Mount Holyoke College (South Hadley, MA)
Although nestled in a small town in the middle of Massachusetts, Mount Holyoke women have big city dreams. As one of the oldest colleges for women in the country, Mount Holyoke puts women’s leadership at the forefront of their liberal arts curriculum. “We all come to MHC learning [that] our job as MHC students is to make history in our field and eventually become influential women,” Libby, a junior at Mount Holyoke, says. From a women’s leadership center to their feminist a cappella group Nice Shoes, whose repertoire includes female empowerment songs, MHC breeds strong, activist women. “After going to [an all-girls high school] I needed a feminist institution. I needed a college that supported women and their power,” Libby says. MHC boasts alumnae like Emily Dickinson and the first female cabinet member Frances Perkins. Talk about girl power!

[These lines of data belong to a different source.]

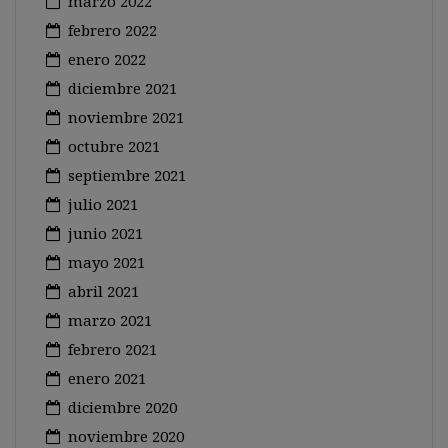
marzo 2022
febrero 2022
enero 2022
diciembre 2021
noviembre 2021
octubre 2021
septiembre 2021
julio 2021
junio 2021
mayo 2021
abril 2021
marzo 2021
febrero 2021
enero 2021
diciembre 2020
noviembre 2020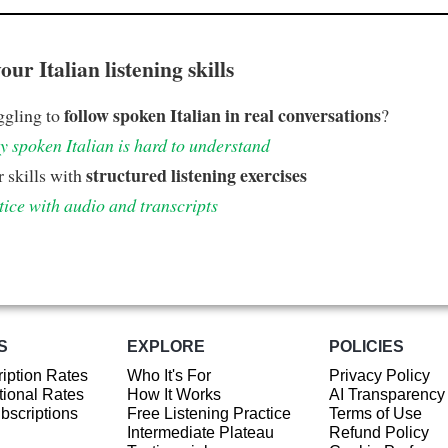
ur Italian listening skills
follow spoken Italian in real conversations
ggling to
?
 spoken Italian is hard to understand
structured listening exercises
 skills with
tice with audio and transcripts
S
EXPLORE
POLICIES
iption Rates
Who It's For
Privacy Policy
ional Rates
How It Works
AI Transparency
ubscriptions
Free Listening Practice
Terms of Use
Intermediate Plateau
Refund Policy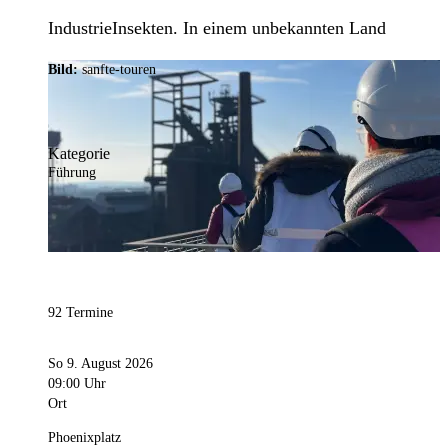
IndustrieInsekten. In einem unbekannten Land
Bild:
sanfte-touren
Kategorie
Führung
92 Termine
So 9. August 2026
09:00 Uhr
Ort
Phoenixplatz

Chatham University (Pittsbugh, PA)
Chatham women don’t just support women’s rights—they actually make them happen. “Though students represent both liberal and conservative views, everyone takes women's rights extremely seriously,” says Mara, a Chatham sophomore. “The student organization, F.A.C.E. (Feminist Activists Creating Equality), has a major presence on campus, organizing everything from petition signings to a Walk for Congo Women. Other groups work to incorporate the same themes into their work and their events.” This Pittsburgh school requires all students to take women’s studies classes (a perennial favorite is Eco-feminist Literature, says Mara), but all classes are infused with a nice dose of feminism. “'Women's issues’ are a focus of Chatham's mission, and that approach is strongly reflected in academics. Nearly every course incorporates readings, lectures and discussions that examine women's rights in the context of the subject,” Mara says. Notable alumnae include biologist Rachel Carson and Judy Bachrach, a Vanity Fair editor.
Smith College (Northampton, MA)
There’s no doubt about it: “I think the overall, prevailing feeling is that if you go to Smith, you are a feminist,” freshman Claire says. “The school drills it into our heads that we should be strong, independent women or we don't belong [here].” And speaking of strong, independent women, Smith’s famous alumnae list reads like a Who’s Who in American Feminism: writer Sylvia Plath, Betty Friedan, Gloria Steinem and chef Julia Child (just to name a few!). And here are a few slogans that can be seen on official Smith College apparel: “Smith College: a century of women on top." (innuendo intended, Claire jokes) and “It's not a girl's school without men; it's a women's college without boys.” Awesome!